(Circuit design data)
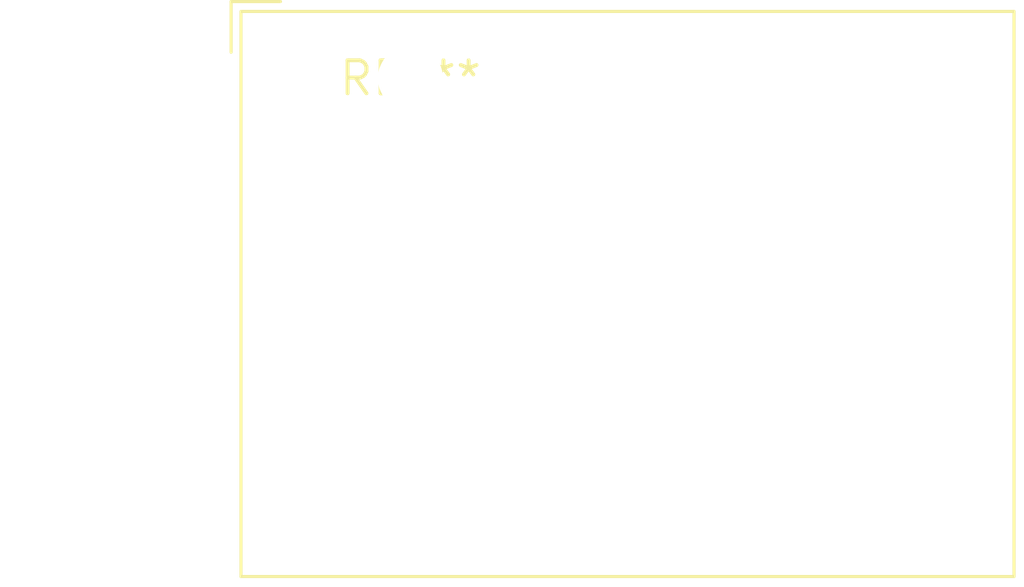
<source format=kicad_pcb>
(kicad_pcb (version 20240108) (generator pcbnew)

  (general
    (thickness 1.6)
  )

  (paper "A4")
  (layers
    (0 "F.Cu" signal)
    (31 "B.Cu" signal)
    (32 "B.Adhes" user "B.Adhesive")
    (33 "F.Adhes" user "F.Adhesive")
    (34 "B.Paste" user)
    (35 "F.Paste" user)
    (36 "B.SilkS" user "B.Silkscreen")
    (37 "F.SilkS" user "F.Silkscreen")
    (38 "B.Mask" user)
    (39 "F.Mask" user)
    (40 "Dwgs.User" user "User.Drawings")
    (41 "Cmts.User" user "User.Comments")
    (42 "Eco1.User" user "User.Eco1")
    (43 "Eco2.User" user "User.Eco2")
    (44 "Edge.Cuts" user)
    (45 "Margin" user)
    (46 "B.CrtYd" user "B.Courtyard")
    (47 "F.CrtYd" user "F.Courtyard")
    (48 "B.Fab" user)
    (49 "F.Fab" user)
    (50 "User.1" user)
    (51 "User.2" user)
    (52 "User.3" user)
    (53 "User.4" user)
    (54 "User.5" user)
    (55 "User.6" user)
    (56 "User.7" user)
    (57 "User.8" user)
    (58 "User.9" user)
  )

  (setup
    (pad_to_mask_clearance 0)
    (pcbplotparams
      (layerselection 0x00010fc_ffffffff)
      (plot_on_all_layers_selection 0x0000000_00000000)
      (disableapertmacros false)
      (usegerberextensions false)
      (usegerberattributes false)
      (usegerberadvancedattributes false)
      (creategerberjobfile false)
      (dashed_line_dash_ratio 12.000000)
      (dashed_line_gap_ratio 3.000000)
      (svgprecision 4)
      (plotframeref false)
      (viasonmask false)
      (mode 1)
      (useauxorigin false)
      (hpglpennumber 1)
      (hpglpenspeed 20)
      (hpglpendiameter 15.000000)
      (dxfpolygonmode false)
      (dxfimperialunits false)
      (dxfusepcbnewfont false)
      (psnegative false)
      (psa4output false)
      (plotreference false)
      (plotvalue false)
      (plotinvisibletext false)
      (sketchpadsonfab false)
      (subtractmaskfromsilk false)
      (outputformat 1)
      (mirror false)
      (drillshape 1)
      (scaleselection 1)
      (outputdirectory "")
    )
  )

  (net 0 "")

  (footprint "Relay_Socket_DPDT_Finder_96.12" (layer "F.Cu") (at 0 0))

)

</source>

--

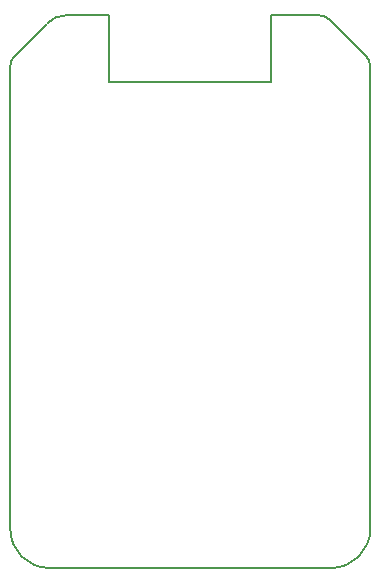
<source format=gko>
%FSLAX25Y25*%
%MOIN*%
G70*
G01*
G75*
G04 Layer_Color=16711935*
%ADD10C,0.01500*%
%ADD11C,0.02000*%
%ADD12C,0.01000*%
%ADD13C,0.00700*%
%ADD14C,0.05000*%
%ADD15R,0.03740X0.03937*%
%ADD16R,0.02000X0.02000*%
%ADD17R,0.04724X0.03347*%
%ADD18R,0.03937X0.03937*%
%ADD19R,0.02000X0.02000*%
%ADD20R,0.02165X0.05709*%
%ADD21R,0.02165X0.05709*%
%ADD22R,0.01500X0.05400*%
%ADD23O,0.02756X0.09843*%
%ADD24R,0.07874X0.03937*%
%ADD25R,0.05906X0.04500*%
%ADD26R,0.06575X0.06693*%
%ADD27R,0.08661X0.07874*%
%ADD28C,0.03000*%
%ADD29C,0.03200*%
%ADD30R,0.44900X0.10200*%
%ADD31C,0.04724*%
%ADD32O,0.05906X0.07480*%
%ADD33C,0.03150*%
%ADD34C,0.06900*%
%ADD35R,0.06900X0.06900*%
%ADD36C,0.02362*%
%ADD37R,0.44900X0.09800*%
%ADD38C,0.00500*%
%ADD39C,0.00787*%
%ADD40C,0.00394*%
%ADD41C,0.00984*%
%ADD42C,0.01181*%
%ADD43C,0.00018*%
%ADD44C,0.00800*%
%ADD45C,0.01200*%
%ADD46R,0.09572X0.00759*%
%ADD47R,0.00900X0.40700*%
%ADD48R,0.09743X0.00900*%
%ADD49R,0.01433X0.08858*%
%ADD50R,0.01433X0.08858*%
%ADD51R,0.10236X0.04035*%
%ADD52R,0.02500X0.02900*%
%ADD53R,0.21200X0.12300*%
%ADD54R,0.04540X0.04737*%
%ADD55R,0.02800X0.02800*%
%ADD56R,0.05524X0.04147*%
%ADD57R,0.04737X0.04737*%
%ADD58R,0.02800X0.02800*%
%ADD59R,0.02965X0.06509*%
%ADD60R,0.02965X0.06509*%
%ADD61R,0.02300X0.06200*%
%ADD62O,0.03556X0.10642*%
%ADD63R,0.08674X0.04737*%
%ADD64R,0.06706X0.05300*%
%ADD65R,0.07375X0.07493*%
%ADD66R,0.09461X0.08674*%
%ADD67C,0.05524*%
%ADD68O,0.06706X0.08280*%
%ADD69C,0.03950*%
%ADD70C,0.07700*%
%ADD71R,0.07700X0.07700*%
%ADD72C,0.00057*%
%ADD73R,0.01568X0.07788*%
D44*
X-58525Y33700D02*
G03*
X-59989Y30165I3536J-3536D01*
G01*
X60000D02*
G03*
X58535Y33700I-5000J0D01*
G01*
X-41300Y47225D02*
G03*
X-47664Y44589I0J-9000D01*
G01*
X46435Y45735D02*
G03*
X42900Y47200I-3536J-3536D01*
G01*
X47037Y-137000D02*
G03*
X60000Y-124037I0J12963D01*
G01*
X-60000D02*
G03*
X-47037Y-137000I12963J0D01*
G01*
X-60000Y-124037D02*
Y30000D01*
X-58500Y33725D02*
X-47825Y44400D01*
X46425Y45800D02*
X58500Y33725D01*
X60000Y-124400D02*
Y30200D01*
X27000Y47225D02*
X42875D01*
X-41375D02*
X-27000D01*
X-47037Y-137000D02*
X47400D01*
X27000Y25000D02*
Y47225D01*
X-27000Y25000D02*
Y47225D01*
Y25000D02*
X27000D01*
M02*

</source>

*Problem to solve*: From the entries above, extract each line containing "Silkscreen".

*Task output*:
    (36 "B.SilkS" user "B.Silkscreen")
    (37 "F.SilkS" user "F.Silkscreen")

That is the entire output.